"Today is a turning point in the history of the Jewish people and the Zionist Movement, the likes of which we have not known for 46 years," he declared, after shocking the elites and political commentators and winning 43 Knesset seats with the Likud, compared to only 32 Knesset seats gained by the Labor Alignment headed by Shimon Peres.
"We reached this day out of full faith in democracy – aspiring to change things in our country through the ballot, and only through the ballot."
That was Begin – the biggest democrat among Israel's prime ministers in the past four decades, and the modest of them all. He never forgot, not even for a second, that his first commitment was to serve all of Israel's citizens, without making any distinction between secular and religious, Jews and Arabs, his supporters and his opponents.
The Likud's list for the next Knesset is being revealed Thursday, and we will likely not fall off our chairs – there are no surprises in store. Benjamin Netanyahu will try to win a fourth term as prime minister, and the names of the candidates on the list are extremely familiar. There are no new names, no feeling of renewal.
Unlike Begin, who managed to appeal to diverse audiences, the list led by Netanyahu marks fixation, obsolescence.
While Bayit Yehudi Chairman Naftali Bennett continues to pursue and present to the voter a pan-Israeli list, rather than a list of the old National Religious Party – in the Likud, which for several decades turned to the center of the public stage and aimed to take what we remember as the Liberal Party under its wings, Netanyahu is focusing on only one issue: The settlements.
In other words, the Likud has become a party which represents only one sector. No more talking about solving the housing crisis and an equal share of the burden. There is one direction: Judea and Samaria.
And there is another interesting phenomenon: Three of the party leaders who are trying to convince voters from the national camp to vote for them and against Netanyahu basically fled the Likud during the prime minister's term – Avigor Lieberman of Yisrael Beiteinu, Moshe Kahlon of Kulanu and Naftali Bennett of Bayit Yehudi.
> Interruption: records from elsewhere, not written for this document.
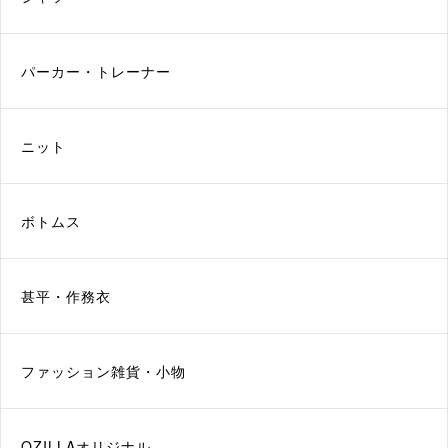
パーカー・トレーナー
ニット
ボトムス
甚平・作務衣
ファッション雑貨・小物
QZILLAオリジナル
If we add Gideon Sa'ar, who also walked out on Netanyahu, we'll reach the conclusion that the current prime minister failed to hold on to proven talents and offer them a place in his garden.
The polls are not predicting dazzling success for the Likud. In Netanyahu's case, we are witnessing a phenomenon which should have raised concerns in the national camp: He is fluctuating from 20 to 22 Knesset seats in the best-case scenario.
Even if we agree that these are different times, the comparison to Begin's strong Likud is inevitable.
I remember the excitement in the audience which gathered at Metzudat Ze'ev that night in 1977, when Begin asked his wife Aliza to join him on the podium for the victory moment.
"I remember the devotion of your youth, your love for me as a bride, how you followed me into the wilderness, through a land sown with mines," he said in a paraphrase of a famous verse from the Book of Jeremiah.
It wasn't "come on, Sara" and "the first lady." They stood there without hair designers, without royalty etiquette from other places – a couple which really walked the entire way, made the entire journey, together.
But even more than that, Begin taught us that a leader must take responsibility for his moves, both for his successes and for his failures. That's another thing we can only yearn for.